Shirley Chaplin, an NHS nurse who was moved to a desk job for wearing a crucifix at work, has lost her employment discrimination claim against the NHS.

The Employment Tribunal judgment is not available at present, but The Times reports:

John Hollow, the tribunal chairman, ruled that the Royal Devon and Exeter Hospital had acted reasonably in trying to reach a compromise. It had argued that the objection to the crucifix, which Mrs Chaplin, from Kenn, near Exeter, had worn for 30 years, was based on health and safety concerns about patients grabbing the necklace, not religion.

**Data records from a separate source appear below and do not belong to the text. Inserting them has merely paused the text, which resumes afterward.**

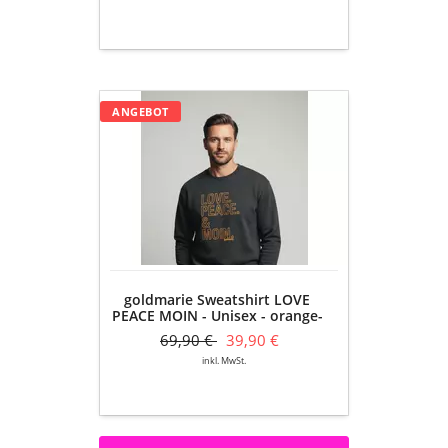
goldmarie
ANGEBOT
Sweatshirt
LOVE
PEACE
MOIN
-
Unisex
-
orange-
anthrazit
goldmarie Sweatshirt LOVE
meliert
PEACE MOIN - Unisex - orange-
anthrazit meliert
69,90 €
39,90 €
inkl. MwSt.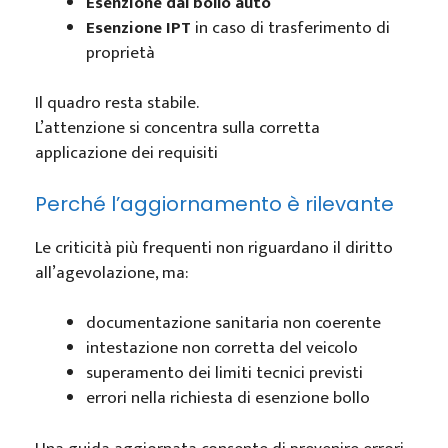
Esenzione dal bollo auto
Esenzione IPT
in caso di trasferimento di
proprietà
Il quadro resta stabile.
L’attenzione si concentra sulla corretta
applicazione dei requisiti
Perché l’aggiornamento è rilevante
Le criticità più frequenti non riguardano il diritto
all’agevolazione, ma:
documentazione sanitaria non coerente
intestazione non corretta del veicolo
superamento dei limiti tecnici previsti
errori nella richiesta di esenzione bollo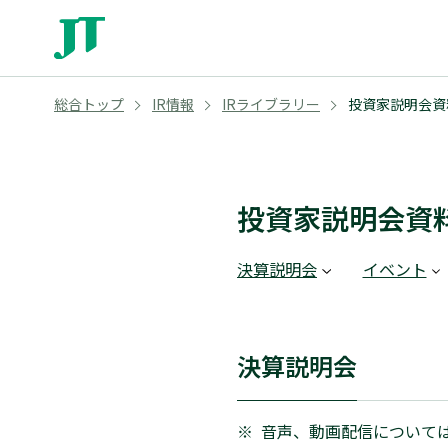
総合トップ
IR情報
IRライブラリー
投資家説明会資
投資家説明会資
決算説明会
イベント
決算説明会
※
音声、動画配信について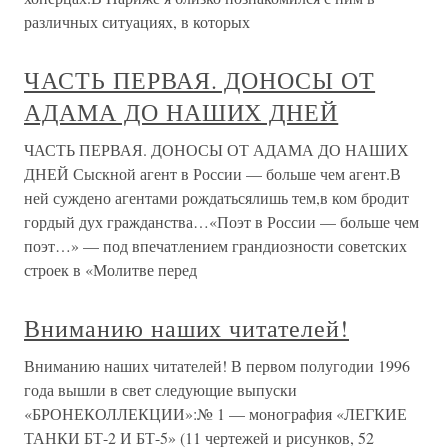
различных ситуациях, в которых
ЧАСТЬ ПЕРВАЯ. ДОНОСЫ ОТ
АДАМА ДО НАШИХ ДНЕЙ
ЧАСТЬ ПЕРВАЯ. ДОНОСЫ ОТ АДАМА ДО НАШИХ
ДНЕЙ Сыскной агент в России — больше чем агент.В
ней суждено агентами рождатьсялишь тем,в ком бродит
гордый дух гражданства…«Поэт в России — больше чем
поэт…» — под впечатлением грандиозности советских
строек в «Молитве перед
Вниманию наших читателей!
Вниманию наших читателей! В первом полугодии 1996
года вышли в свет следующие выпуски
«БРОНЕКОЛЛЕКЦИИ»:№ 1 — монография «ЛЕГКИЕ
ТАНКИ БТ-2 И БТ-5» (11 чертежей и рисунков, 52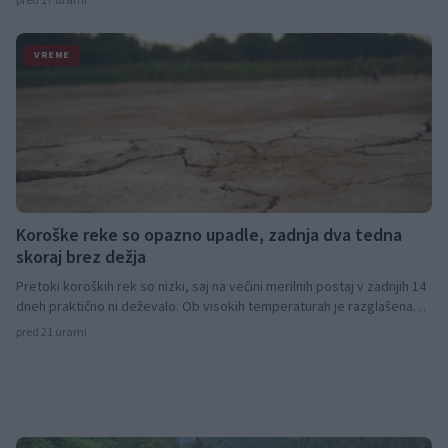
pred 17 urami
VREME
Koroške reke so opazno upadle, zadnja dva tedna
skoraj brez dežja
Pretoki koroških rek so nizki, saj na večini merilnih postaj v zadnjih 14
dneh praktično ni deževalo. Ob visokih temperaturah je razglašena
velika požarna ogroženost, napovedane petkove krajevne plohe pa
pred 21 urami
suše ne bodo odpravile.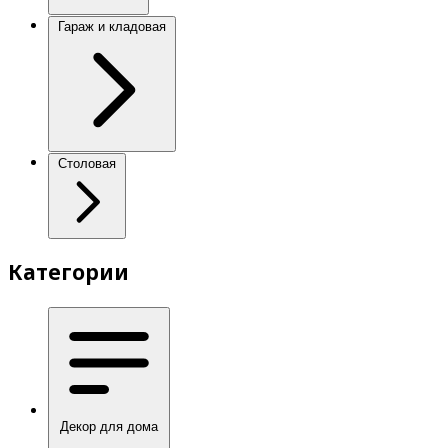
Гараж и кладовая
Столовая
Категории
Декор для дома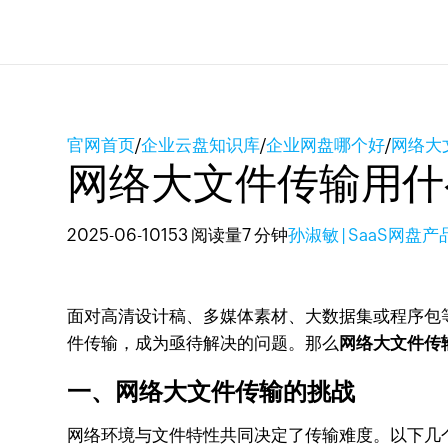
官网首页
/
企业云盘知识库
/
企业网盘哪个好
/
网络大
网络大文件传输用什
2025-06-10
153 阅读量
7 分钟
孙淑敏 | SaaS网盘
面对高清设计稿、多媒体素材、大数据集或程序包
件传输，成为亟待解决的问题。那么
网络大文件传
一、网络大文件传输的挑战
网络环境与文件特性共同决定了传输难度。以下几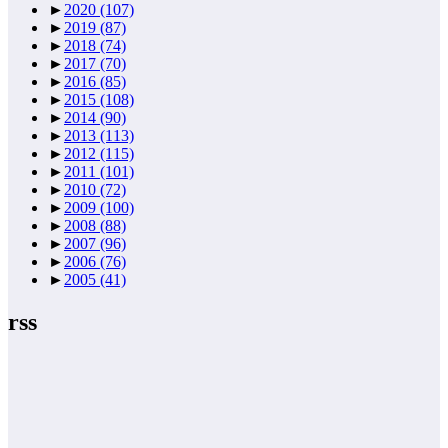
►
2020
(107)
►
2019
(87)
►
2018
(74)
►
2017
(70)
►
2016
(85)
►
2015
(108)
►
2014
(90)
►
2013
(113)
►
2012
(115)
►
2011
(101)
►
2010
(72)
►
2009
(100)
►
2008
(88)
►
2007
(96)
►
2006
(76)
►
2005
(41)
rss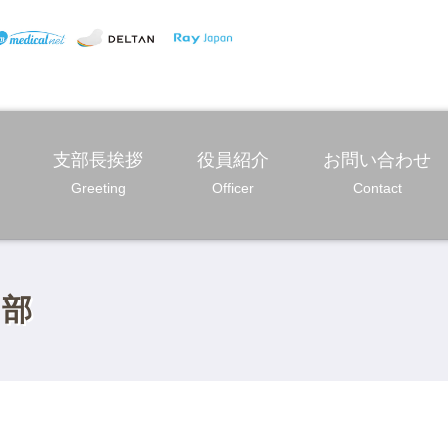
支部長挨拶
役員紹介
お問い合わせ
Greeting
Officer
Contact
支部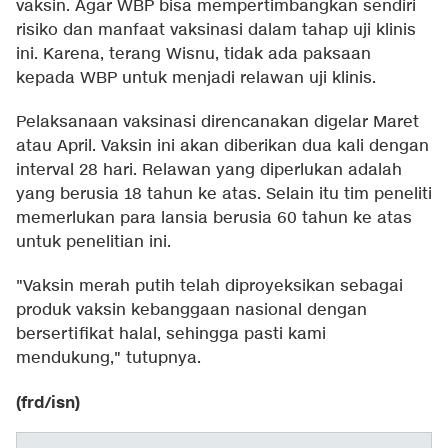
vaksin. Agar WBP bisa mempertimbangkan sendiri
risiko dan manfaat vaksinasi dalam tahap uji klinis
ini. Karena, terang Wisnu, tidak ada paksaan
kepada WBP untuk menjadi relawan uji klinis.
Pelaksanaan vaksinasi direncanakan digelar Maret
atau April. Vaksin ini akan diberikan dua kali dengan
interval 28 hari. Relawan yang diperlukan adalah
yang berusia 18 tahun ke atas. Selain itu tim peneliti
memerlukan para lansia berusia 60 tahun ke atas
untuk penelitian ini.
"Vaksin merah putih telah diproyeksikan sebagai
produk vaksin kebanggaan nasional dengan
bersertifikat halal, sehingga pasti kami
mendukung," tutupnya.
(frd/isn)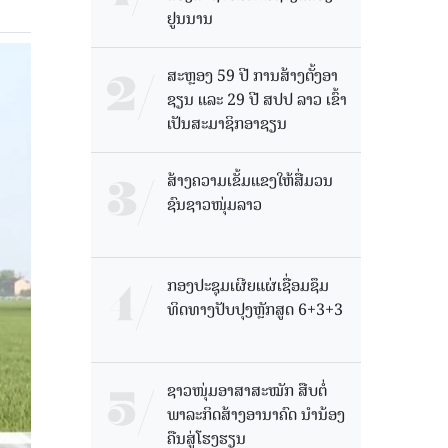
ຢູນນານ
ສະຫຼອງ 59 ປີ ການສ້າງຕັ້ງອາ
ຊຽນ ແລະ 29 ປີ ສປປ ລາວ ເຂົ້າ
ເປັນສະມາຊິກອາຊຽນ
ສ້າງຄວາມເຂັ້ມແຂງໃຫ້ສື່ມວນ
ຊົນຊາວໜຸ່ມລາວ
ກອງປະຊຸມເຜີຍແຜ່ເຊື່ອມຊຶມ
ທິດທາງປັບປຸງຫຼັກສູດ 6+3+3
ຊາວໜຸ່ມອາສາສະໝັກ ສືບຕໍ່
ພາລະກິດສ້າງອານາຄົດ ນໍານ້ອງ
ຄືນສູ່ໂຮງຮຽນ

According to the Christian Legal Centre (CLC), which strongly supports Ms. Chaplin’s case, the Tribunal held that Mrs Chaplin had not been indirectly discriminated against by the application of the uniform policy because she could not prove she was part of a group affected by the policy.

The Tribunal applied the reasoning in the previous case of Nadia Eweida v British Airways [2009] EWCA Civ 1025. Ms Ewieda’s claim also involved her being banned from wearing a Christian cross at work, in that case at British Airways. The Court of Appeal made clear that in an indirect discrimination cases brought under Reg. 3(1) of the Employment Equality (Religion or Belief) Regulations 2003, it was necessary to show that there had to be evidence of a “group disadvantage”, i.e. that more than one person had been affected by the policy. Ms Eweida could not establish a ‘group’ and as such her case failed.

The CLC claim that “the Tribunal has now decided that a group must be more than two people as well—leaving the law in a ludicrous level of uncertainty”. Ms Chaplin has already said she plans to appeal the decision.